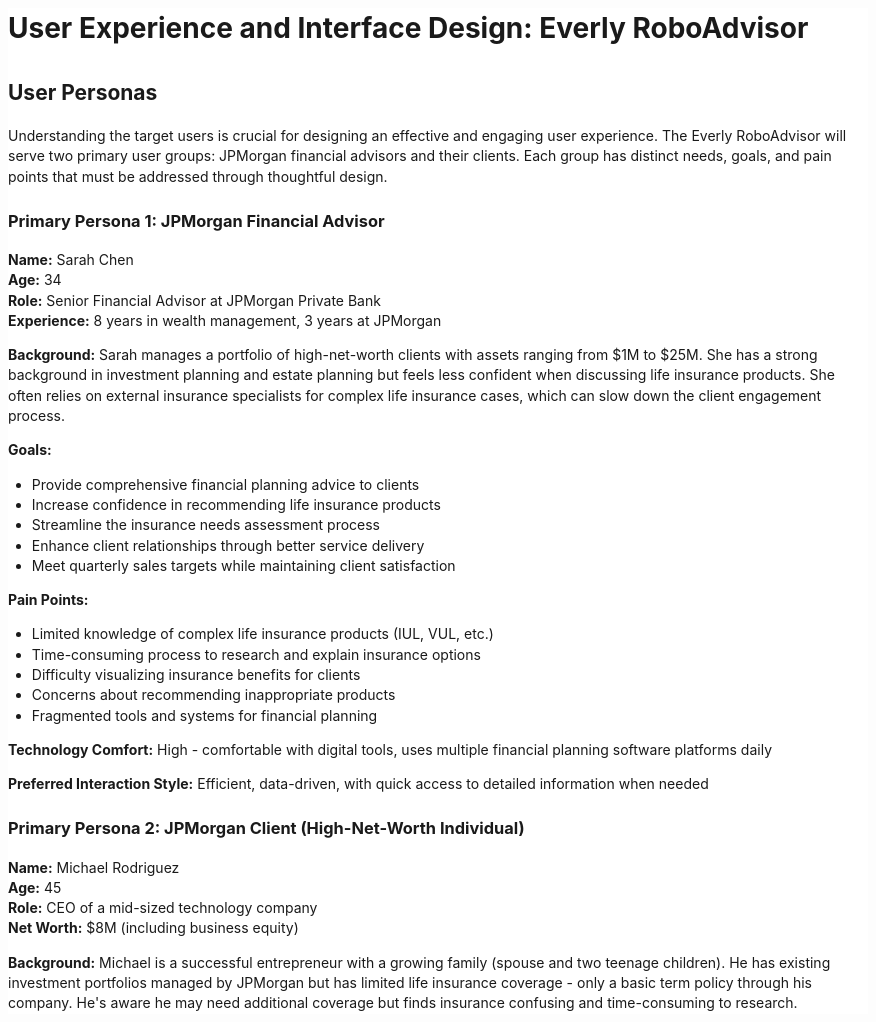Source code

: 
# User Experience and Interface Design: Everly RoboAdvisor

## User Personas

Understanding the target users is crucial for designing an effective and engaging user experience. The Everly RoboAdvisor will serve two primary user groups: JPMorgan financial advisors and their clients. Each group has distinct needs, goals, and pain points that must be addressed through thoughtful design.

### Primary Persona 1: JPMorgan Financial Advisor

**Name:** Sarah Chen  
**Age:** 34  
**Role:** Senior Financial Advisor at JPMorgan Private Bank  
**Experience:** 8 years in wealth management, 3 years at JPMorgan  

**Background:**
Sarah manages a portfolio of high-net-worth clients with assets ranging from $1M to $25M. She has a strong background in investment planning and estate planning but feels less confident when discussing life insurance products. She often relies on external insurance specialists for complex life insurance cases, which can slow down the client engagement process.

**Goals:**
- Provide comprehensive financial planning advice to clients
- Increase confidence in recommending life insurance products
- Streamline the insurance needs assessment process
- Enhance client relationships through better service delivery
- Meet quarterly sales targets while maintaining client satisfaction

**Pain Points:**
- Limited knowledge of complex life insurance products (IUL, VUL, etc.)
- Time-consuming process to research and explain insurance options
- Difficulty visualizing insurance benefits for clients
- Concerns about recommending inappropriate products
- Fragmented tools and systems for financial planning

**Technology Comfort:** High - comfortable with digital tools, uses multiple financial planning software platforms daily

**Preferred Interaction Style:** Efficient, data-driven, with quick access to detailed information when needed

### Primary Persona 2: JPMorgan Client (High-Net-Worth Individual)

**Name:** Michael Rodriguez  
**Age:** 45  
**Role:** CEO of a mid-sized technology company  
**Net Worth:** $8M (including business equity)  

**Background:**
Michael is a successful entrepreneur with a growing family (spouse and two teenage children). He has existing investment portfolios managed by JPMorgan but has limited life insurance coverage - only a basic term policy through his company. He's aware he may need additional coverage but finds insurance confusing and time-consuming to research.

--

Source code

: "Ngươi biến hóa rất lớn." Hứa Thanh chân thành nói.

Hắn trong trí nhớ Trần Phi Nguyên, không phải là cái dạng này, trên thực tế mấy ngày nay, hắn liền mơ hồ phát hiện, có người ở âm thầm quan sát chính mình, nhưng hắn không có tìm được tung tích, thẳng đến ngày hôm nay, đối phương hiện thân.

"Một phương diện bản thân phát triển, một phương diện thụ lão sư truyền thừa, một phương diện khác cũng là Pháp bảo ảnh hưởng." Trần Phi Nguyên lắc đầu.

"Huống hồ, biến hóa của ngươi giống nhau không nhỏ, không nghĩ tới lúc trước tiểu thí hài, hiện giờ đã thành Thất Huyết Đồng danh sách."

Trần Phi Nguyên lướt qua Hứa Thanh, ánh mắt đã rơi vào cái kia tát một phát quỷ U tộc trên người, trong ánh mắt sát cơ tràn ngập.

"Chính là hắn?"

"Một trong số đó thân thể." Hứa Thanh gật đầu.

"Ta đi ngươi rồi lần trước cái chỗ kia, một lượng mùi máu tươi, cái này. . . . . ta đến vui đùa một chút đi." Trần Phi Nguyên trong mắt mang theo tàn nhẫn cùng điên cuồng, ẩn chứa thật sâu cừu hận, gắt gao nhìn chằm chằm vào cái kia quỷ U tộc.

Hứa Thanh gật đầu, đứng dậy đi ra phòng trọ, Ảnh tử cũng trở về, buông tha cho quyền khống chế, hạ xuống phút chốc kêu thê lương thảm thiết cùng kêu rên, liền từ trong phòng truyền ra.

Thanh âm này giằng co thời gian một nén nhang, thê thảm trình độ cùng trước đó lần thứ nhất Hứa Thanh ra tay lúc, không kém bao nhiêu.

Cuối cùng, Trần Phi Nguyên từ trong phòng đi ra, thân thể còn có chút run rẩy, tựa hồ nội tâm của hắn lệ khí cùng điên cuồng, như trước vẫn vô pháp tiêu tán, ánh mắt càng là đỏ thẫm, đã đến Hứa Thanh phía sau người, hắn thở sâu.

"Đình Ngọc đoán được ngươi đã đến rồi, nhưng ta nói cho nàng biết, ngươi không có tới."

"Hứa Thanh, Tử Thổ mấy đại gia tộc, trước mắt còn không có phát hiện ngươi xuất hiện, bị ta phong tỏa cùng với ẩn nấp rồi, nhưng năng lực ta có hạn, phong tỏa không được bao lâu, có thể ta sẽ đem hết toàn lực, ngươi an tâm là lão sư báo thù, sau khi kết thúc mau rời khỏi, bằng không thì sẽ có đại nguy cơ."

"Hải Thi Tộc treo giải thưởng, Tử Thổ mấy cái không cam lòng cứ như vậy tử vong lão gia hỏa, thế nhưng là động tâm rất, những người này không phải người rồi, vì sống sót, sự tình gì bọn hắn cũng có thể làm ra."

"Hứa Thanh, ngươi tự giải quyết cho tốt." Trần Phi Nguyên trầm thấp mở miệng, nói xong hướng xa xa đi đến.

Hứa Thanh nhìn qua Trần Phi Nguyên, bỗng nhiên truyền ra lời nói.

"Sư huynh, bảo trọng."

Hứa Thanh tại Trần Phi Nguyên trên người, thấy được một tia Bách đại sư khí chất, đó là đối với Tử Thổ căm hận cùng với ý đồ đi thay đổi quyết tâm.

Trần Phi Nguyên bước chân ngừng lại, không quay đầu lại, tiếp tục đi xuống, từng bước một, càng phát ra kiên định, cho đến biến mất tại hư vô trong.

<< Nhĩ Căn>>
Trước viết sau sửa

==

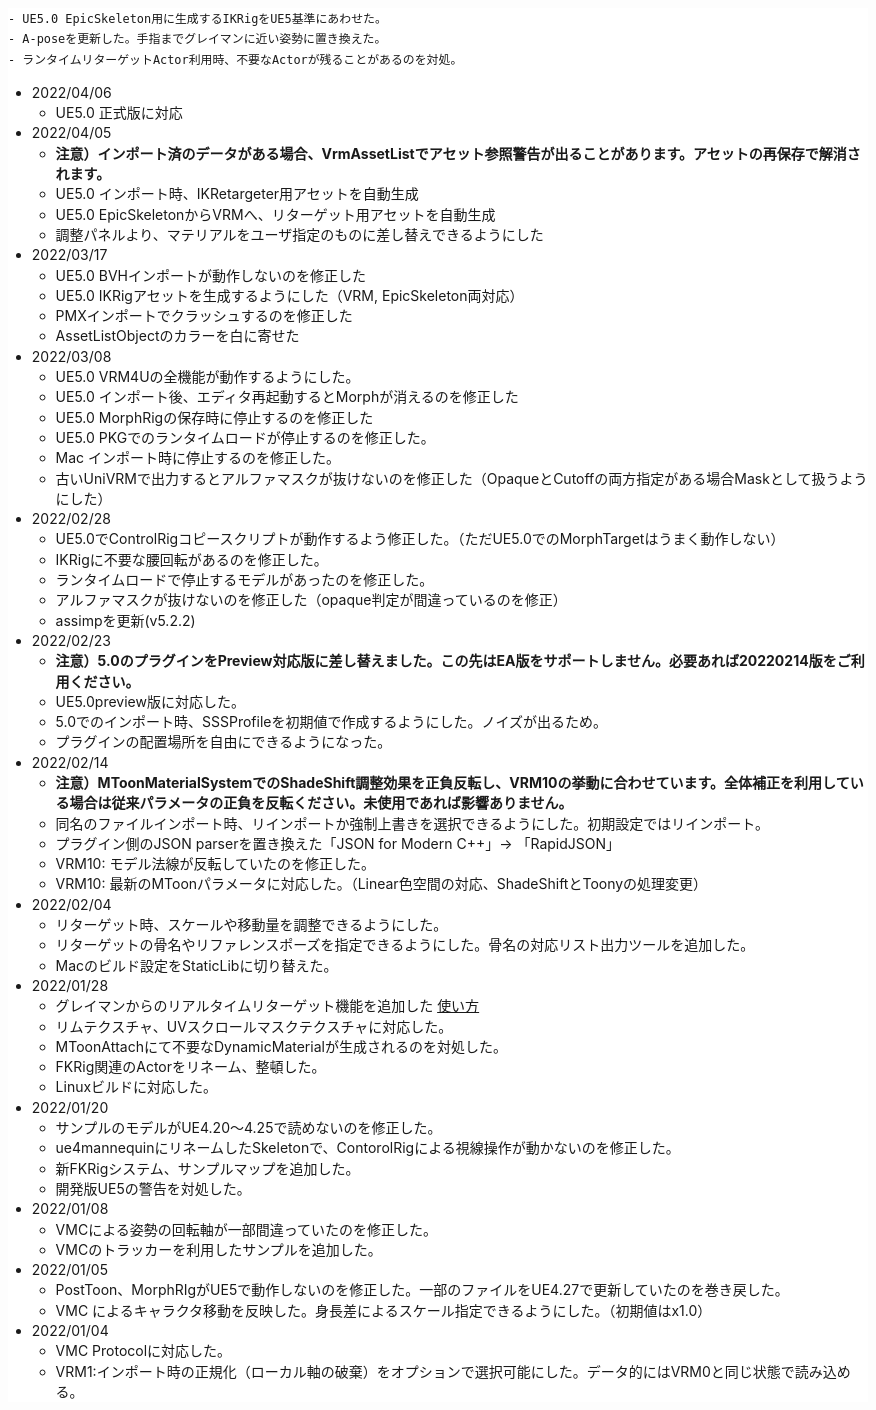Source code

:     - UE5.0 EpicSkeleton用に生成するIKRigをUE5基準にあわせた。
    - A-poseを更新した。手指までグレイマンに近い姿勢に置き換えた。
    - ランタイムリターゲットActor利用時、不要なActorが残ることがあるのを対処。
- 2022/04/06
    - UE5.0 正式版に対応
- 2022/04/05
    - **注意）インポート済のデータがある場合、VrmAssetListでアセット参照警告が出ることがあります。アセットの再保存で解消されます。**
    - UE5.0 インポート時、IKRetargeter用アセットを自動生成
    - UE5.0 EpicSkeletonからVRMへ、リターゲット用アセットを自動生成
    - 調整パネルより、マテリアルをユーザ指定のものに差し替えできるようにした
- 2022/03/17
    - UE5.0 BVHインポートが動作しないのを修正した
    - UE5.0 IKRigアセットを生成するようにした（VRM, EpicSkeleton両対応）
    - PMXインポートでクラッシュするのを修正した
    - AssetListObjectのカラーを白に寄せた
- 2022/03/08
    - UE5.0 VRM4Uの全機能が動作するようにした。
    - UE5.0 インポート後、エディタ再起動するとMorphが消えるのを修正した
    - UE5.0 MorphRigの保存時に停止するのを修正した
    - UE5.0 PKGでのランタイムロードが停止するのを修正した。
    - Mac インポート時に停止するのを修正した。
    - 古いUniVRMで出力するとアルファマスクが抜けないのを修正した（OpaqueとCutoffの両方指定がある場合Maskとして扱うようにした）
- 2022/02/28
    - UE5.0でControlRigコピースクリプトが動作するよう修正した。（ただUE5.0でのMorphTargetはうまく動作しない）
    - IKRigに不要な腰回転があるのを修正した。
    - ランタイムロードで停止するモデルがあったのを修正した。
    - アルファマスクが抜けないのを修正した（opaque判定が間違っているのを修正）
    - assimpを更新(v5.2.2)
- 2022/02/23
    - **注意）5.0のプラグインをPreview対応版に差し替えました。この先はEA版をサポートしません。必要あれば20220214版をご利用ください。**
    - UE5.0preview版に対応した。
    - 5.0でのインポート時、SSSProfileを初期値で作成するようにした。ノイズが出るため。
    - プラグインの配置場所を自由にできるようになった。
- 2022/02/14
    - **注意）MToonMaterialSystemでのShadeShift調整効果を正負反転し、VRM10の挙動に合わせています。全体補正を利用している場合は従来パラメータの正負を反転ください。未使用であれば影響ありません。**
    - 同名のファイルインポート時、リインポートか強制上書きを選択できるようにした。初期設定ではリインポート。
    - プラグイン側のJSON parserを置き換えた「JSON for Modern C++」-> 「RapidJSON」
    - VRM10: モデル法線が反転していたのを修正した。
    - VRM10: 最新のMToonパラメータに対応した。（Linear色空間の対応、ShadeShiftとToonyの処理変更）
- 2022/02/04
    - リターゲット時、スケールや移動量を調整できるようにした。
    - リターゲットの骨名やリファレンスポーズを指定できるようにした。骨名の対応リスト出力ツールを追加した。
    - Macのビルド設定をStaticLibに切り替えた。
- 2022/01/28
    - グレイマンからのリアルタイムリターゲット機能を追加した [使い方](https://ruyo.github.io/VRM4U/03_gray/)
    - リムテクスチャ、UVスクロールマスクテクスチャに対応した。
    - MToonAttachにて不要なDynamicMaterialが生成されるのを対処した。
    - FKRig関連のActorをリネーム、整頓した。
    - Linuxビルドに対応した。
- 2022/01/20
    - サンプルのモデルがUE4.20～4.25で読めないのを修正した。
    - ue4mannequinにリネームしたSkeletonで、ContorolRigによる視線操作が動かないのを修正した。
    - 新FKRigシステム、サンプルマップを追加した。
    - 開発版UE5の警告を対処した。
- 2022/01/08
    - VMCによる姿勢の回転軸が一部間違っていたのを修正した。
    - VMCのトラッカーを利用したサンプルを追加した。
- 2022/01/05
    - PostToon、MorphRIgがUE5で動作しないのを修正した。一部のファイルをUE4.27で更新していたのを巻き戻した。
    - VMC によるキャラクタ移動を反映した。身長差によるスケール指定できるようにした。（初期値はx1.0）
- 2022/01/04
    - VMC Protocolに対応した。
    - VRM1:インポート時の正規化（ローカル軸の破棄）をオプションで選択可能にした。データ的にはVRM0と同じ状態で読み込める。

- PROBLEM DETAILS -
Some of the data mentions "process". Copy every line where it does.

- RESPONSE AREA -
Sarah manages a portfolio of high-net-worth clients with assets ranging from $1M to $25M. She has a strong background in investment planning and estate planning but feels less confident when discussing life insurance products. She often relies on external insurance specialists for complex life insurance cases, which can slow down the client engagement process.
- Streamline the insurance needs assessment process
- Time-consuming process to research and explain insurance options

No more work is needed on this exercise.